### Text shown
>>>

During a semester of study, I learned a lot of things about the impact of social movement and its relationship to business. I built up my own view of basic social movement concepts as well as valuable lessons from movements discussed in class. Overall, we had a lot of fun talk about movements and my take away is out of my expectation.
I do like the section, which we share our thoughts about recent movement news. I think it is a great opportunity for me to expand my view out of the normal business view, and get to know a little about the social movements. Actually, one of the reasons I want to take this course is that I personally did not see or participate in any kind of social movement before. The political system in China imposes strict limitation on social movements. As a result, I did not experience a real one before. However, it does not mean that there is no social movement in China. Since I left home when I was only 17 years old, I missed two big social movements in my hometown.

<<<

### Given data
>>>

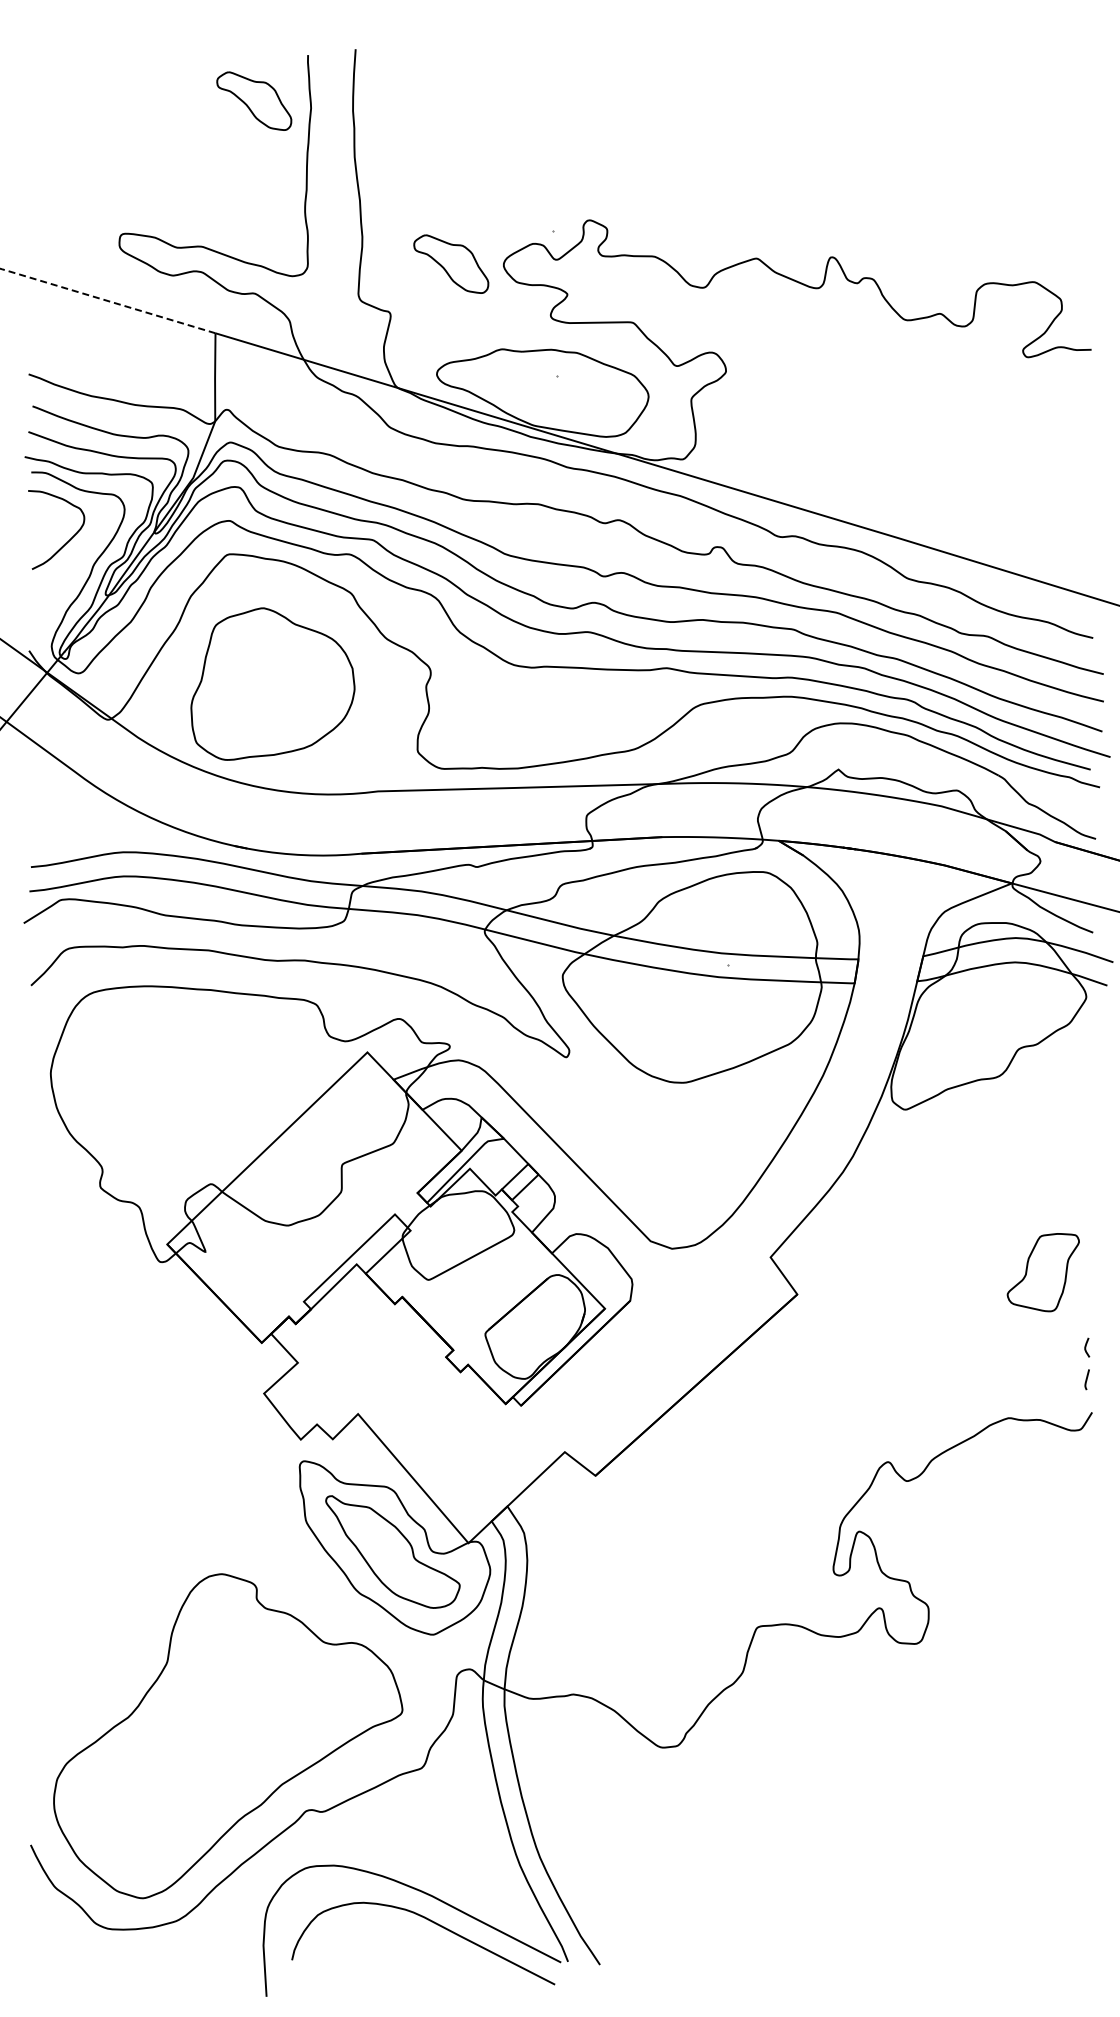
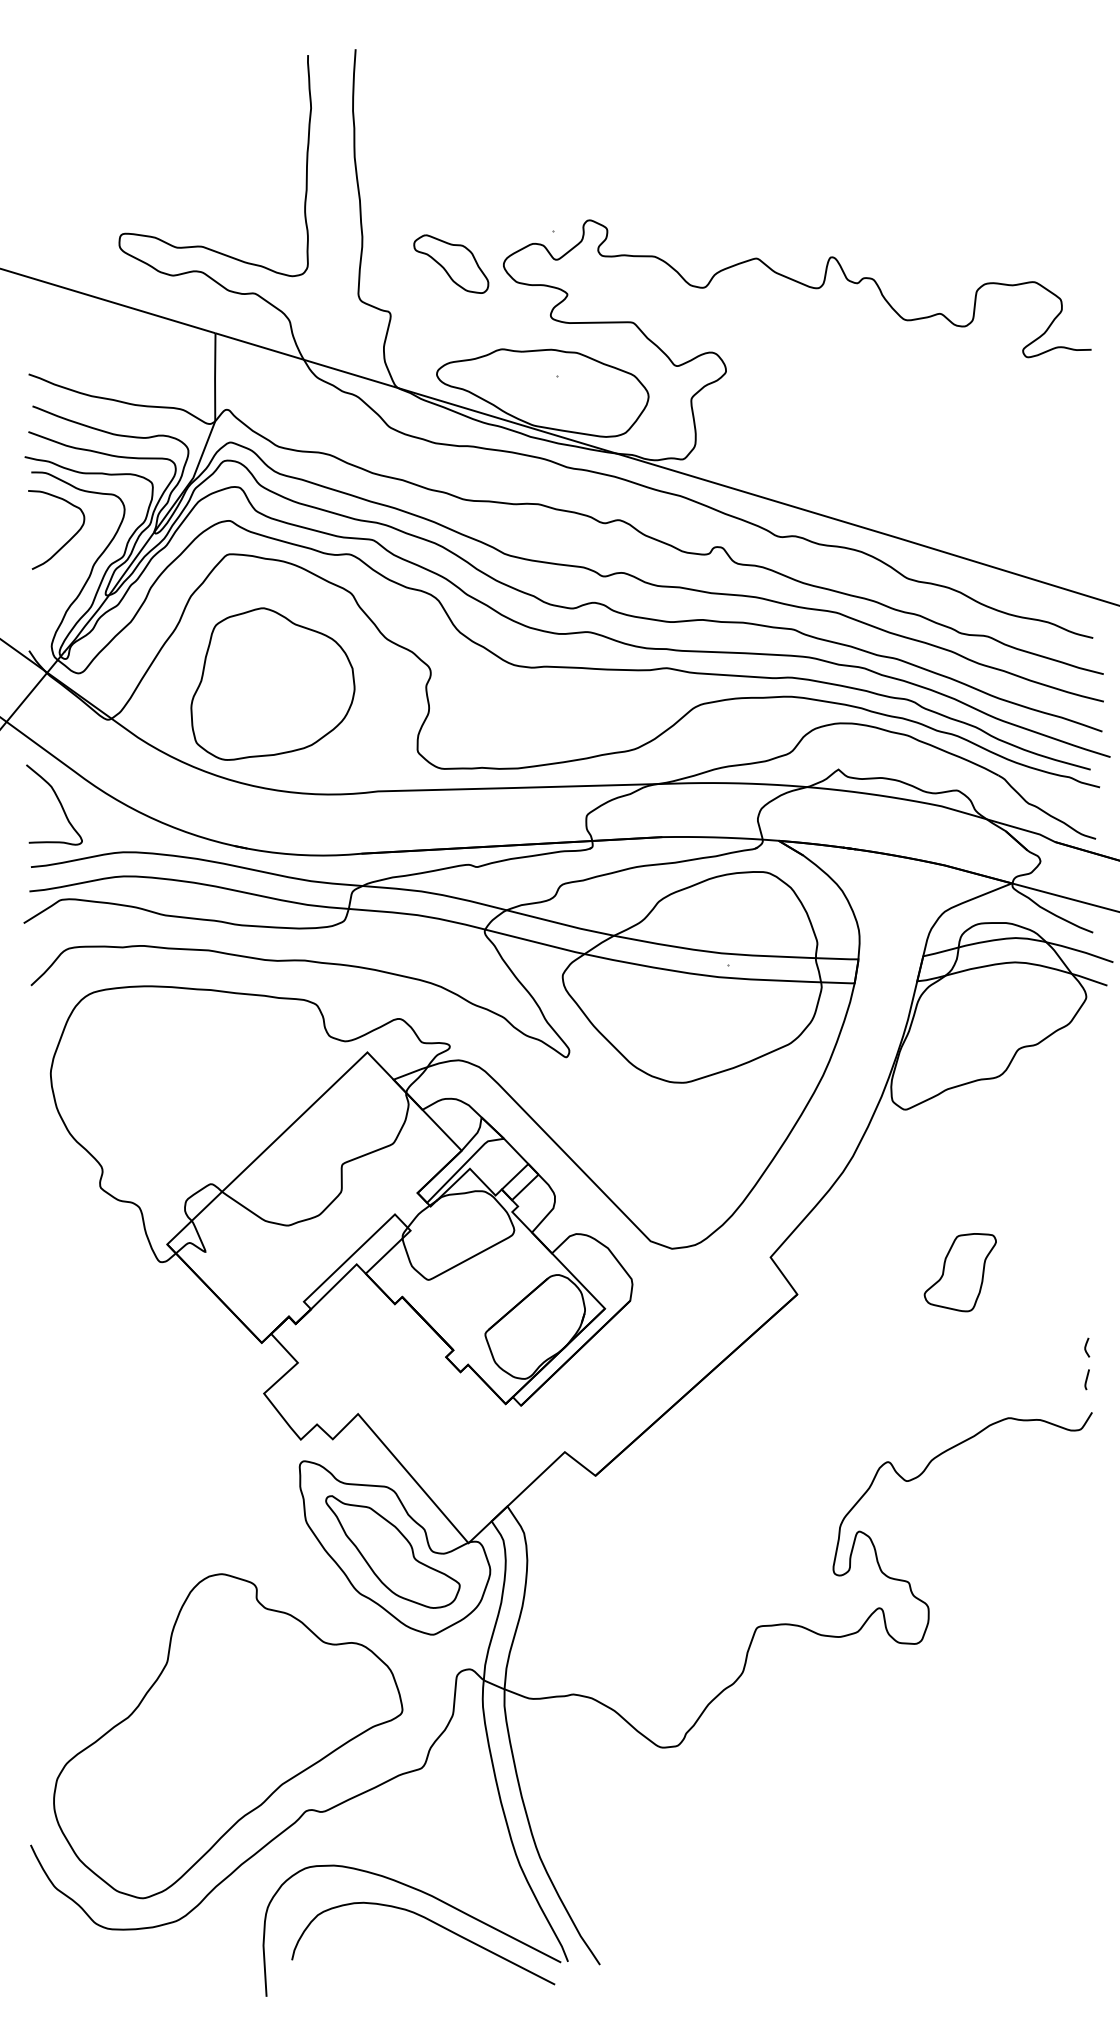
part at (254, 100): present -> none
line at (107, 300): dashed -> solid
curve at (58, 801): none -> present
part at (1042, 1272) position: (1042, 1272) -> (959, 1272)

<<<

### Instructions to follow
Continue the course reflection on social movements and business from its final sentence, keeping the first-person voice.

### Final result
It is kind of ironic to say that one of the most popular supermarkets in my hometown is run by Japanese. Anyway, the recent riot happened in September, the beginning of the semester, when anti-Japanese rallies have taken place in Chinese cities, with hundreds of protesters demanding that Japan drop its claim on the island. My hometown is really close to Japan, and hundreds of people gathered in the supermarket with iron rod and other violent appliances. They embarked on an orgy of destruction storewide. I think this riot is very irrational because though Japanese owns the supermarket, all of the employees are local people. The anti-Japanese riot aimed to the wrong object. Some residents called for a rational treatment to express the dissatisfaction. I still cannot believe how could people act so absurd without thinking carefully about the aim of the actual damage. Nevertheless, none of my family member went shopping to that supermarket anymore after the riot....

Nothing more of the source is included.